··· STUDIETEKST ···
4 maart 2014

Auteur: 
Tessa Dikker

Oranje waterpomptang

Gewapend met een oranje waterpomptang fiets ik naar alweer de derde bijeenkomst van de Wijkacademie. Vandaag staat het thema ‘hoe ben jij opgevoed’ op het programma en iedereen neemt een voorwerp mee dat symbool staat voor de manier waarop hij of zij is opgevoed. De oranje waterpomptang van  mijn moeder staat voor mij voor ‘reparatie’. Niet alleen van lekkende kranen. Mijn moeder deed er na de scheiding van mijn ouders alles aan om enige vorm van ritme en regelmaat in het leven van mij en mijn zuster te integreren door de verschillende dagen van de week een ‘kleur’ te geven. Om de onrust veroorzaakt door de scheiding als het ware te 'repareren'.  Zo hadden we bijvoorbeeld een blauwe maandag, waarop we van blauwe placemats aten, en onze mondjes met blauwe servetten afveegden. Op dinsdag waren de placemats en servetten roze, en voor de andere dagen hadden we geel geloof ik en groen. De menu’s waren ook onveranderlijk en hingen in de betreffende kleur op de koelkast.
··· GEGEVENS ···
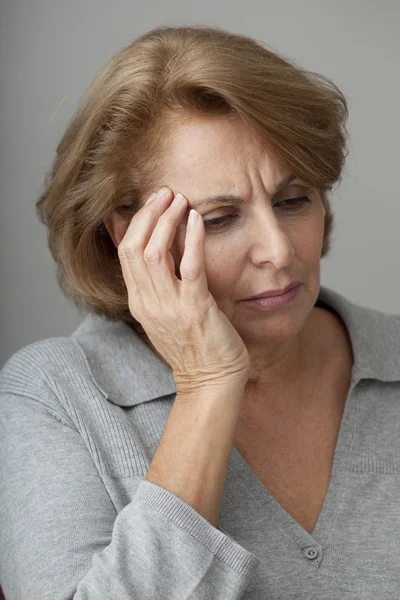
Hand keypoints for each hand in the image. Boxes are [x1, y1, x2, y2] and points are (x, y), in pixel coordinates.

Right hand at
···
STUDIEVRAGEN:
- a) Wat deed de moeder na de scheiding volgens de tekst over de oranje waterpomptang om ritme en regelmaat in het leven van haar kinderen te brengen?
- b) Schrijf de tekst over de oranje waterpomptang verder na de laatste zin.

ANTWOORDEN PER OPDRACHT:
- a) Ze gaf de verschillende dagen van de week elk een eigen kleur.

- b)
Op de step naar Schiphol

Diep ontroerd sla ik gade hoe iedereen een voorwerp toont of beschrijft en dat verbindt aan de manier hoe hij of zij is opgevoed. Een schelp staat voor het eiland waar iemand is opgegroeid, de deftige hoge hoed voor het belang van je gedragen ‘zoals het hoort’ dat werd benadrukt tijdens de opvoeding: het belang van de buitenkant. Het horloge waarop de vader tikte en de eeuwige verantwoording voor je daden. ‘De step staat voor mij symbool voor de vrijheid die ik van mijn ouders kreeg. Ik stepte met vriendjes naar Schiphol en de wereld was van mij’. Uiteindelijk fungeerde de step ook als middel om los te komen van de familie, van alles. Langzaam maar zeker vervulde de fiets, toen de auto en later ook het vliegtuig deze functie.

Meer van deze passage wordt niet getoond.